◆ Supplied information ◆
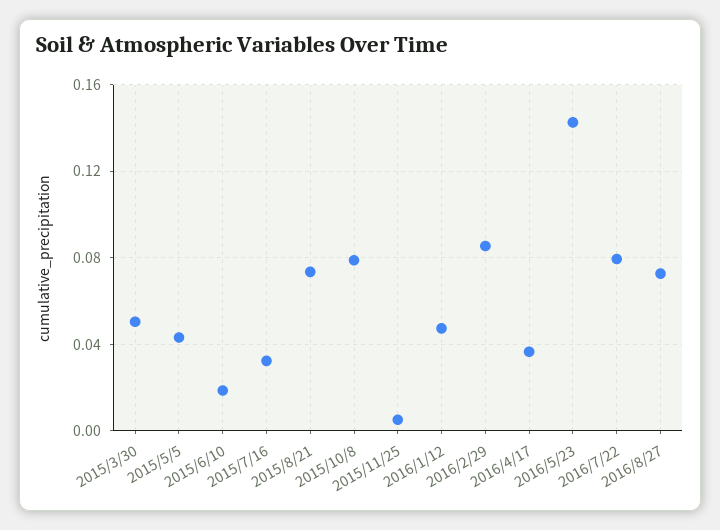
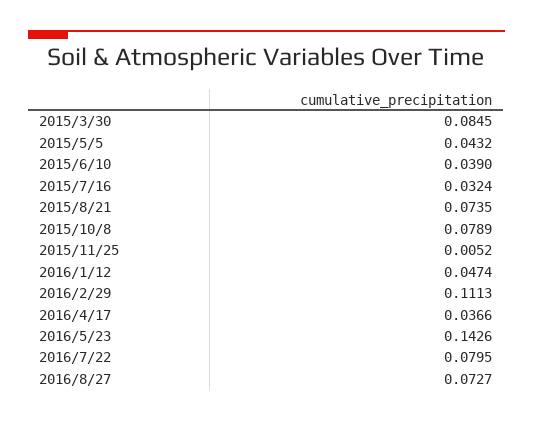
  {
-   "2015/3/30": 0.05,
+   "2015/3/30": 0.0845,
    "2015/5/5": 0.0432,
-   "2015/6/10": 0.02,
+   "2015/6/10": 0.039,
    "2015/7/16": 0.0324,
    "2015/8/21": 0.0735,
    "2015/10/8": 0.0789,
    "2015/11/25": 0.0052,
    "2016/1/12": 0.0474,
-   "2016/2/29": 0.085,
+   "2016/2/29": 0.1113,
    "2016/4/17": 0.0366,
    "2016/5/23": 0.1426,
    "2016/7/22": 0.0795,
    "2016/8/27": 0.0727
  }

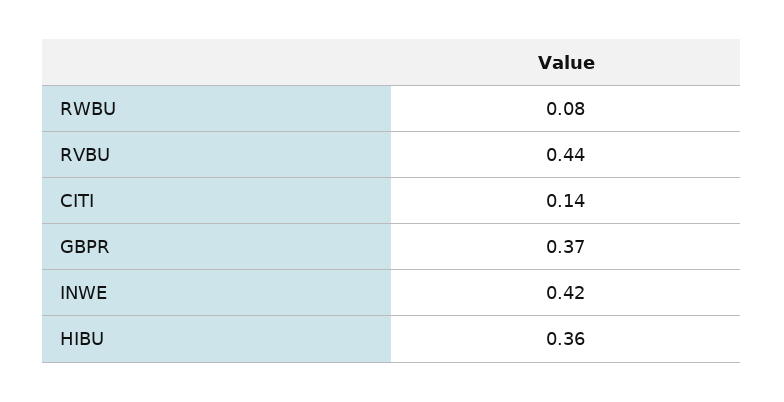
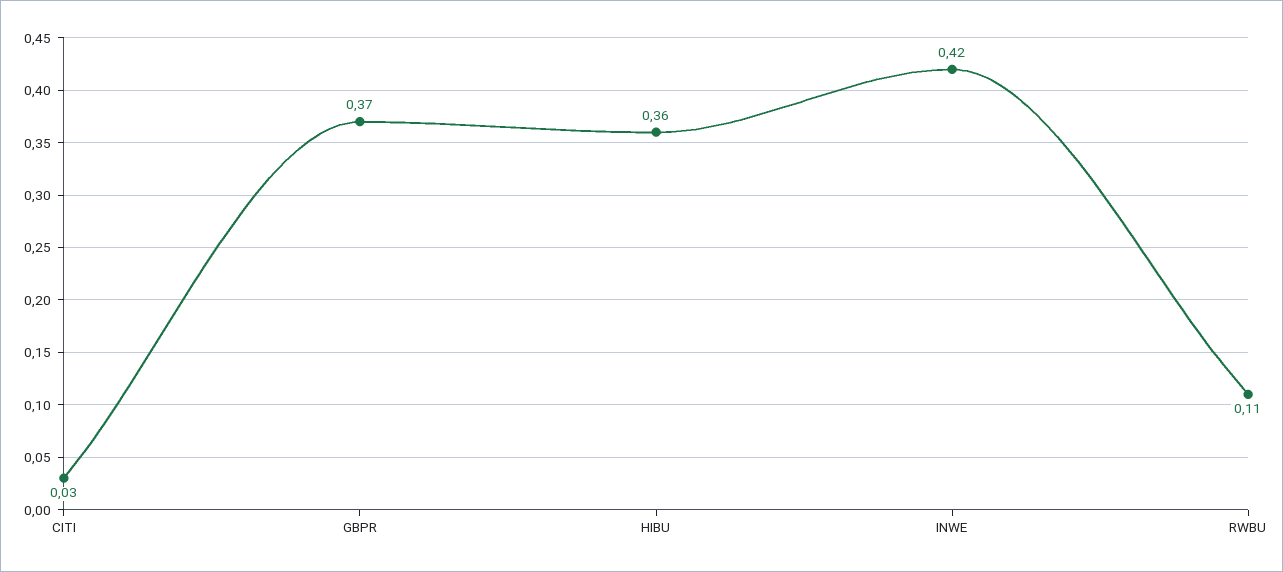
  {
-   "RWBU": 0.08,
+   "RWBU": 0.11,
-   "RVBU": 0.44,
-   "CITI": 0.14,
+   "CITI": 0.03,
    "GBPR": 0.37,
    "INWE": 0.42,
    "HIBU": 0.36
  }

◆ Required action ◆
The whole of the data above needs retyping exactly, with pictures omitted.

◆ Answer section ◆
  {
-   "2015/3/30": 0.05,
+   "2015/3/30": 0.0845,
    "2015/5/5": 0.0432,
-   "2015/6/10": 0.02,
+   "2015/6/10": 0.039,
    "2015/7/16": 0.0324,
    "2015/8/21": 0.0735,
    "2015/10/8": 0.0789,
    "2015/11/25": 0.0052,
    "2016/1/12": 0.0474,
-   "2016/2/29": 0.085,
+   "2016/2/29": 0.1113,
    "2016/4/17": 0.0366,
    "2016/5/23": 0.1426,
    "2016/7/22": 0.0795,
    "2016/8/27": 0.0727
  }

  {
-   "RWBU": 0.08,
+   "RWBU": 0.11,
-   "RVBU": 0.44,
-   "CITI": 0.14,
+   "CITI": 0.03,
    "GBPR": 0.37,
    "INWE": 0.42,
    "HIBU": 0.36
  }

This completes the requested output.